** TEXTE ÉTUDIÉ **

#####

Bien entendu, même avec une telle portée d’éléments différents, nous ne voyons toujours aucune preuve de vie extraterrestre dans le cosmos. Mais pour résoudre le paradoxe, Berezin dit que le seul paramètre dont nous devrions nous préoccuper, en matière de définition de la vie extraterrestre, est la limite physique nous permettant d’observer son existence. « La seule variable que nous pouvons objectivement mesurer est la probabilité que la vie devienne détectable depuis l’espace, à une certaine distance de la Terre. Pour simplifier, appelons cela le « paramètre A » », explique Berezin.
Si une civilisation extraterrestre n’atteint pas ce paramètre A (que ce soit en développant des moyens de transport interstellaires, en diffusant des communications à travers l’espace ou par d’autres moyens), alors elle pourrait très bien exister sans pour autant pouvoir entrer en contact avec nous, mais cela ne nous aide pas à résoudre le paradoxe.
La solution « premier entré, dernier sorti » proposée par Berezin est un scénario plus sinistre : « Et si la première forme de vie qui atteint la capacité de voyager de manière interstellaire éradiquait nécessairement toute la concurrence, pour alimenter sa propre expansion ? », se demande-t-il. Comme l’explique Berezin, cela ne signifie pas nécessairement qu’une civilisation extraterrestre hautement développée détruirait consciemment d’autres formes de vie, peut-être « qu’ils ne le remarqueraient même pas : de la même manière qu’une équipe de construction démolit une fourmilière, pour construire un bien immobilier humain, car ils manquent de précision et de volonté spécifique de la protéger ».
Berezin suggère-t-il alors que nous sommes les fourmis, et que la raison pour laquelle nous n’avons pas rencontré d’extraterrestres est que nous n’avons pas encore eu notre propre civilisation démolie inconsidérément par des formes de vie incroyablement supérieures ? Non. Car nous ne sommes probablement pas les fourmis, mais plutôt les futurs destructeurs des mondes que nous recherchons depuis tout ce temps. « En supposant que l’hypothèse ci-dessus soit correcte, qu’est-ce que cela signifierait pour notre avenir ? », écrit Berezin. « La seule explication est l’invocation du principe anthropique. Nous sommes les premiers à arriver au stade [interstellaire] et, très probablement, nous serons les derniers à partir », continue-t-il.

#####

Entrées de données

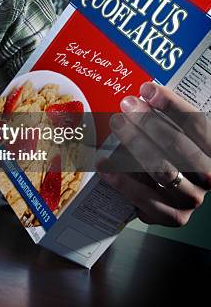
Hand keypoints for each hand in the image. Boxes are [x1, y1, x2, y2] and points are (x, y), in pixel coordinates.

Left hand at [98, 82, 210, 226]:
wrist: (177, 193)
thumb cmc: (173, 154)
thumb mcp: (176, 133)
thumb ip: (164, 117)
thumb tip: (139, 95)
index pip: (195, 123)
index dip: (171, 105)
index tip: (147, 90)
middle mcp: (209, 175)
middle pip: (178, 146)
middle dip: (149, 123)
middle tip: (126, 106)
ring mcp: (192, 198)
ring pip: (163, 172)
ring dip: (136, 146)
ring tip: (116, 126)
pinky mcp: (174, 217)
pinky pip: (147, 200)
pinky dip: (123, 182)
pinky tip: (105, 166)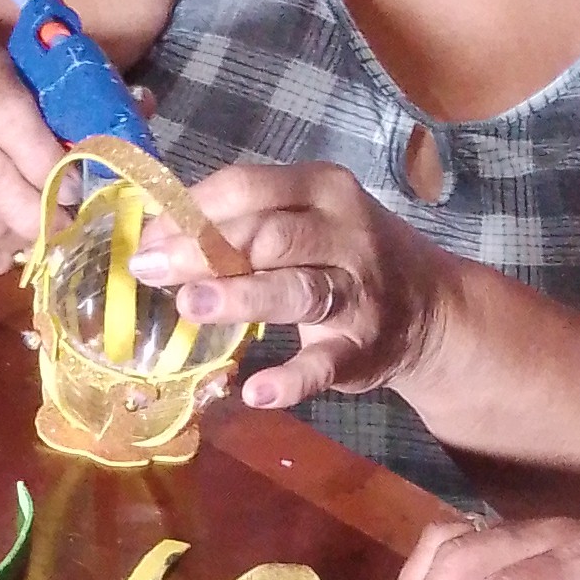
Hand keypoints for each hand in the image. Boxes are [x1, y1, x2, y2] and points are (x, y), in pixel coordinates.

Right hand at [0, 43, 65, 271]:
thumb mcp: (25, 84)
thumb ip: (66, 109)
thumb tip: (121, 137)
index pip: (5, 114)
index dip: (45, 157)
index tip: (75, 185)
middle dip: (38, 208)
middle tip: (67, 221)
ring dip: (23, 235)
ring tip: (43, 229)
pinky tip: (10, 237)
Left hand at [138, 162, 452, 406]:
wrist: (432, 309)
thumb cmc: (346, 255)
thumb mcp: (307, 219)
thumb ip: (244, 223)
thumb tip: (157, 235)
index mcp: (321, 189)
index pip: (248, 186)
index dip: (190, 209)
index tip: (147, 237)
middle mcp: (344, 233)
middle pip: (267, 235)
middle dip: (202, 251)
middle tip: (148, 271)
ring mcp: (357, 291)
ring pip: (295, 289)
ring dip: (239, 297)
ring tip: (188, 307)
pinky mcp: (362, 348)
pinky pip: (324, 363)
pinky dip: (291, 380)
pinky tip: (256, 393)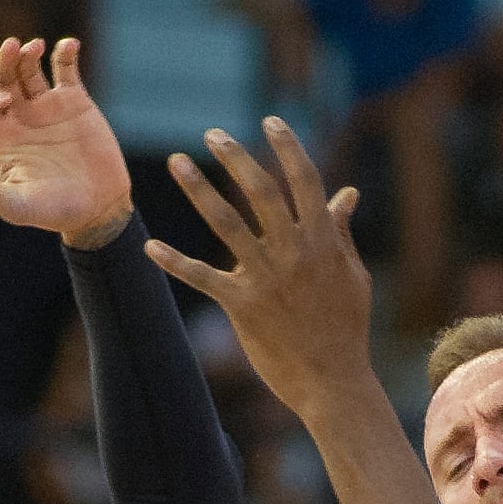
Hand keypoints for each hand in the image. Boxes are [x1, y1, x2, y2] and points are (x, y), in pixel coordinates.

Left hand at [0, 38, 133, 248]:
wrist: (99, 210)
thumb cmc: (53, 213)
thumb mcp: (15, 204)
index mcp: (0, 134)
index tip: (4, 101)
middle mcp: (20, 116)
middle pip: (3, 76)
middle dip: (4, 61)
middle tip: (12, 47)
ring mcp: (48, 107)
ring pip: (30, 68)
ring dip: (29, 53)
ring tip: (36, 47)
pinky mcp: (75, 102)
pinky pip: (66, 69)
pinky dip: (66, 53)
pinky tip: (68, 45)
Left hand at [144, 120, 373, 423]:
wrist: (334, 381)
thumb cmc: (347, 327)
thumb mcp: (352, 274)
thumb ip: (342, 231)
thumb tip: (347, 194)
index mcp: (322, 241)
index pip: (304, 181)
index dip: (288, 148)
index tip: (271, 122)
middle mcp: (294, 252)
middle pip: (260, 191)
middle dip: (236, 157)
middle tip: (212, 134)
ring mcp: (266, 278)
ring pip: (226, 223)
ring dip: (199, 189)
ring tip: (176, 161)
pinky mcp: (243, 306)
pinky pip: (202, 277)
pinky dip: (175, 261)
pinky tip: (150, 246)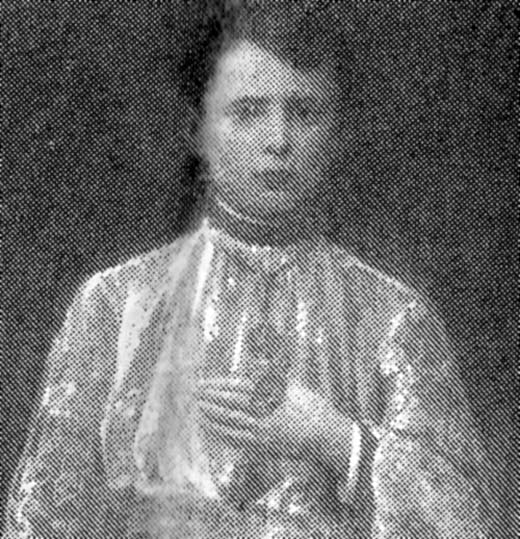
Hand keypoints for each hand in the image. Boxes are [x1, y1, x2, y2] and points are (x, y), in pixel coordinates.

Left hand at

#####

** TÂCHE ASSIGNÉE **
Rédigez la suite du texte sur la vie extraterrestre, en reprenant juste après sa dernière phrase. Les enregistrements n'ont aucun lien avec le texte sur la vie extraterrestre.

** CORRIGÉ DE L'EXERCICE **
Encore une fois, une telle destruction potentielle n’aurait pas besoin d’être délibérément conçue ou orchestrée, elle pourrait simplement se dérouler comme un système complètement libre, bien trop complexe et libre pour qu’un individu puisse en avoir le contrôle. Un exemple donné par Berezin est celui du capitalisme du marché libre, et un autre pourrait être les dangers d’une intelligence artificielle (IA) dépourvue de contraintes quant à son accumulation de pouvoir.
« Une IA malintentionnée pourrait potentiellement peupler tout le superamas avec des copies d’elle-même, transformant chaque système solaire en un supercalculateur, et il est inutile de se demander pourquoi elle ferait cela. Tout ce qui compte, c’est que cela puisse arriver », explique Berezin. Il s’agit d’une vision assez terrifiante du paradoxe de Fermi : en gros, nous sommes peut-être les gagnants d’une course mortelle à laquelle nous participons sans même le savoir.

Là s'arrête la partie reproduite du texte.